We both woke up before our alarm, even despite going to sleep after 2am. We were able to get breakfast on the 8th floor "club level." It was quite was nice, with good views of the city. Looking down at the parking lot, we saw a Hummer with a machine gun mounted on top; perhaps coincidentally, there was some bigwig-looking military guy at breakfast. We thought maybe it was his ride. Downstairs, the lobby was packed, with lots of people in suits and other power brokers. We met an A&K representative, Mohammed, and he informed us that our "small group tour" would consist of 2 people, just us. So we were basically getting a private tour for the cost of a group tour.
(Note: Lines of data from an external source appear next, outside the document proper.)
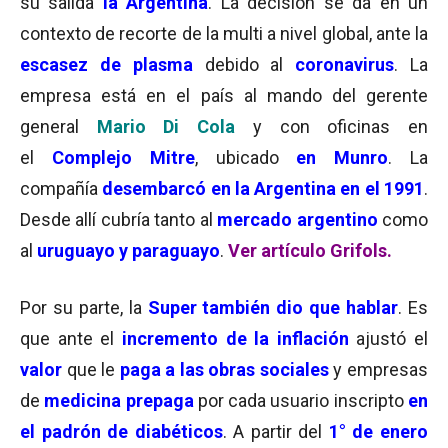
su salida
la Argentina
. La decisión se da en un
contexto de recorte de la multi a nivel global, ante la
escasez de plasma
debido al
coronavirus
. La
empresa está en el país al mando del gerente
general
Mario Di Cola
y con oficinas en
el
Complejo Mitre
, ubicado
en Munro
. La
compañía
desembarcó en la Argentina en el 1991
.
Desde allí cubría tanto al
mercado argentino
como
al
uruguayo y paraguayo
.
Ver artículo Grifols.
Por su parte, la
Super también dio que hablar
. Es
que ante el
incremento de la inflación
ajustó el
valor
que le
paga a las obras sociales
y empresas
de
medicina prepaga
por cada usuario inscripto
en
el padrón de diabéticos
. A partir del
1° de enero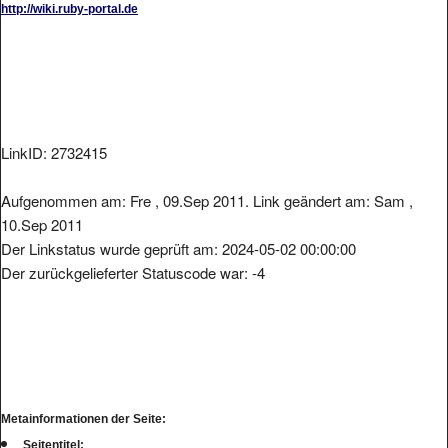
LinkID: 2732415
Aufgenommen am: Fre , 09.Sep 2011. Link geändert am: Sam ,
10.Sep 2011
Der Linkstatus wurde geprüft am: 2024-05-02 00:00:00
Der zurückgelieferter Statuscode war: -4
Metainformationen der Seite:
Seitentitel: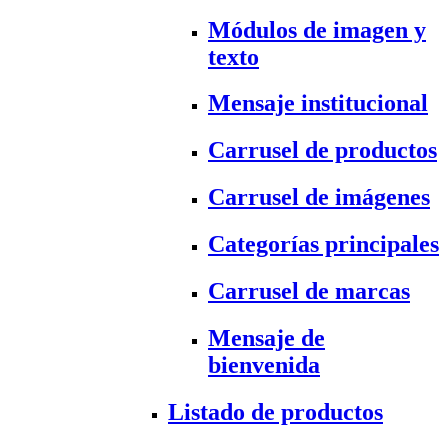
Módulos de imagen y
texto
Mensaje institucional
Carrusel de productos
Carrusel de imágenes
Categorías principales
Carrusel de marcas
Mensaje de
bienvenida
Listado de productos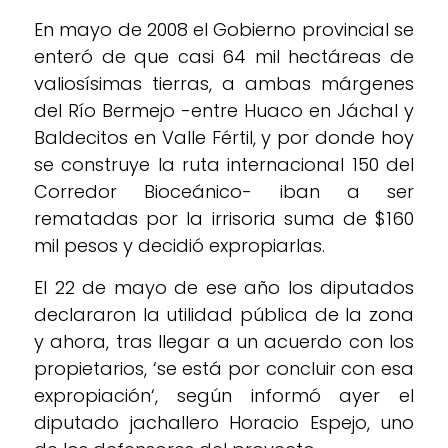
En mayo de 2008 el Gobierno provincial se
enteró de que casi 64 mil hectáreas de
valiosísimas tierras, a ambas márgenes
del Río Bermejo -entre Huaco en Jáchal y
Baldecitos en Valle Fértil, y por donde hoy
se construye la ruta internacional 150 del
Corredor Bioceánico- iban a ser
rematadas por la irrisoria suma de $160
mil pesos y decidió expropiarlas.
El 22 de mayo de ese año los diputados
declararon la utilidad pública de la zona
y ahora, tras llegar a un acuerdo con los
propietarios, ‘se está por concluir con esa
expropiación‘, según informó ayer el
diputado jachallero Horacio Espejo, uno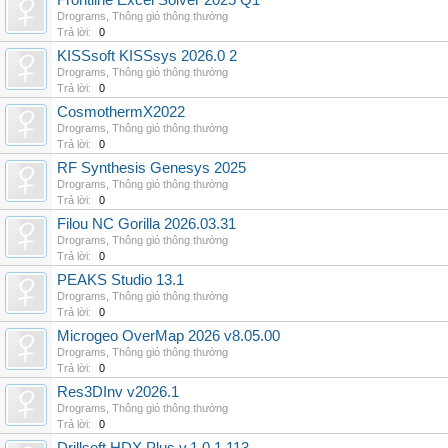
Frontline Excel Solver 2025 Q1
Drograms
,
Thông gió thông thường
Trả lời:
0
KISSsoft KISSsys 2026.0 2
Drograms
,
Thông gió thông thường
Trả lời:
0
CosmothermX2022
Drograms
,
Thông gió thông thường
Trả lời:
0
RF Synthesis Genesys 2025
Drograms
,
Thông gió thông thường
Trả lời:
0
Filou NC Gorilla 2026.03.31
Drograms
,
Thông gió thông thường
Trả lời:
0
PEAKS Studio 13.1
Drograms
,
Thông gió thông thường
Trả lời:
0
Microgeo OverMap 2026 v8.05.00
Drograms
,
Thông gió thông thường
Trả lời:
0
Res3DInv v2026.1
Drograms
,
Thông gió thông thường
Trả lời:
0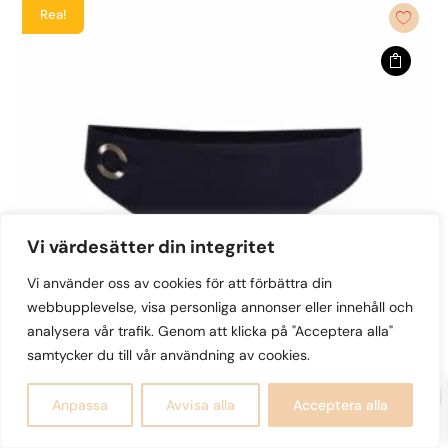
Rea!
1,250kr.
875kr.
har
flera
varianter.
De
olika
alternativen
kan
väljas
på
Vi värdesätter din integritet
produktsidan
Vi använder oss av cookies för att förbättra din
webbupplevelse, visa personliga annonser eller innehåll och
analysera vår trafik. Genom att klicka på "Acceptera alla"
samtycker du till vår användning av cookies.
0
Anpassa
Avvisa alla
Acceptera alla
Primadonna – Pinner rio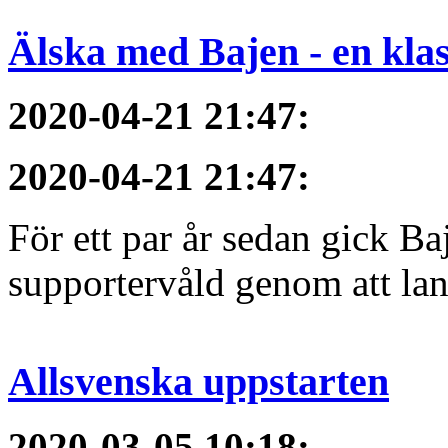
Älska med Bajen - en klass
2020-04-21 21:47
:
2020-04-21 21:47
:
För ett par år sedan gick B
supportervåld genom att lans
Allsvenska uppstarten
2020-03-05 10:18
: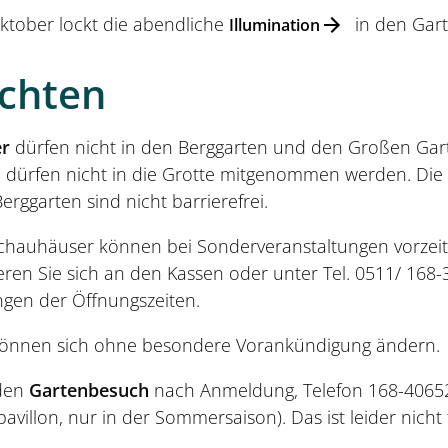
ktober lockt die abendliche
in den Gart
Illumination
achten
r
dürfen nicht in den Berggarten und den Großen G
 dürfen nicht in die Grotte mitgenommen werden. Die
ggarten sind nicht barrierefrei.
chauhäuser können bei Sonderveranstaltungen vorzeit
eren Sie sich an den Kassen oder unter Tel. 0511/ 168
gen der Öffnungszeiten.
können sich ohne besondere Vorankündigung ändern.
den
Gartenbesuch
nach Anmeldung, Telefon 168-40652
avillon, nur in der Sommersaison). Das ist leider nicht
We then got into our van, and Mohammed (our driver) took us to meet our guide Aziz. Aziz seemed to be about our age, maybe a bit younger, and told us that he's been guiding for 13 years. Our Amman city tour started by seeing the newer part of the city in the west, driving around some of the nicer neighborhoods. Aziz told us that we had to put our cameras down as we approached the US embassy. The US, UK, and Israeli embassies are quite heavily protected, and outside the US embassy we saw a tank.
Our first stop was at the Citadel, which is an area with a number of old Roman ruins on one of the city hilltops. It has actually been populated from well before the Romans, and is one of the planet's oldest continuously inhabited places (roughly 7000 years now). Everyone apparently built on top of everyone else, so excavations are basically digging through time. We visited the Jordan Archaeological Museum, which houses a number of items from the area, but unfortunately no longer the Dead Sea Scrolls, where some of the scrolls were on display until relatively recently (they've now moved to a different museum). While wandering around the Citadel, we saw a mammoth plane shortly after take-off. Aziz informed us that it was a US military cargo plane, and that he's seen a lot more of these in the last year or so.
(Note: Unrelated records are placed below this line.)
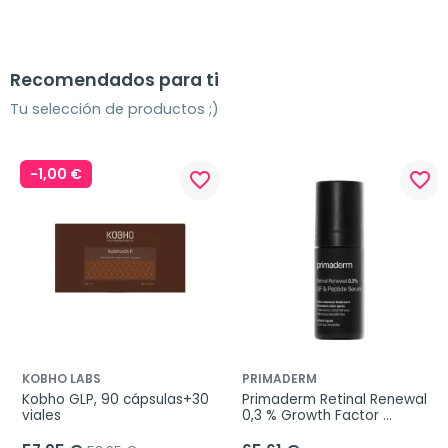
Recomendados para ti
Tu selección de productos ;)
-1,00 €
favorite_border
favorite_border
KOBHO LABS
PRIMADERM
Kobho GLP, 90 cápsulas+30 
Primaderm Retinal Renewal 
viales
0,3 % Growth Factor 
Peptide Serum, 30 ml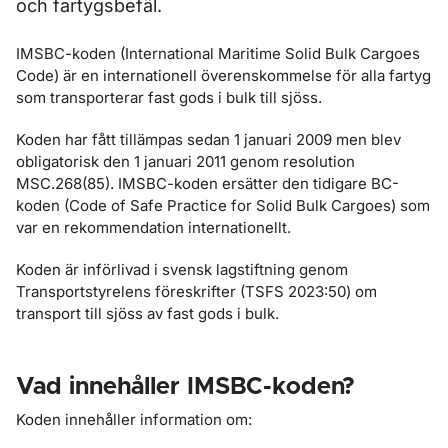
och fartygsbefäl.
IMSBC-koden (International Maritime Solid Bulk Cargoes
Code) är en inter­nationell överenskommelse för alla fartyg
som transporterar fast gods i bulk till sjöss.
Koden har fått tillämpas sedan 1 januari 2009 men blev
obligatorisk den 1 januari 2011 genom resolution
MSC.268(85). IMSBC-koden ersätter den tidigare BC-
koden (Code of Safe Practice for Solid Bulk Cargoes) som
var en rekommendation internationellt.
Koden är införlivad i svensk lagstiftning genom
Transportstyrelens föreskrifter (TSFS 2023:50) om
transport till sjöss av fast gods i bulk.
Vad innehåller IMSBC-koden?
Koden innehåller information om: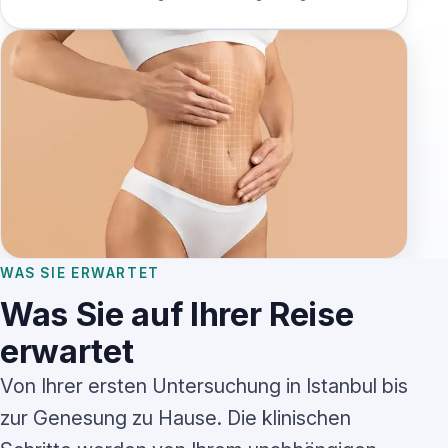
WAS SIE ERWARTET
Was Sie auf Ihrer Reise
erwartet
Von Ihrer ersten Untersuchung in Istanbul bis
zur Genesung zu Hause. Die klinischen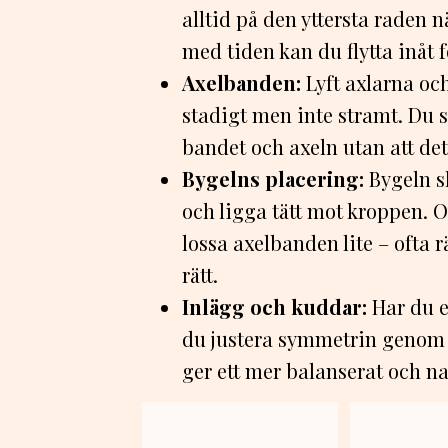
alltid på den yttersta raden n
med tiden kan du flytta inåt f
Axelbanden:
Lyft axlarna och
stadigt men inte stramt. Du s
bandet och axeln utan att det
Bygelns placering:
Bygeln sk
och ligga tätt mot kroppen. O
lossa axelbanden lite – ofta 
rätt.
Inlägg och kuddar:
Har du e
du justera symmetrin genom at
ger ett mer balanserat och na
We walked from the Citadel down the hill to a school, where we got to meet the principal, saw a couple of the classes, and got some background on the school. It was interesting, but also a bit random - we think we were brought there since our tour group sponsored or contributed to the school. We got back in the van and drove down the hill to the Roman amphitheatre. We could see it from the Citadel, and not surprisingly, we could see the Citadel (most notably the Temple of Hercules) from the theatre. The theatre was built in the 2nd Century AD, and has a seating capacity of 6000 people. The steps are quite tall, and Justin started to cramp whilst walking back down the stairs, probably from dehydration from the long flight. In front of the theatre, there had been a large open area that was "reconstructed" with entirely new material, and stands out (not in a good way) in comparison to the nearly 2000 year old structures.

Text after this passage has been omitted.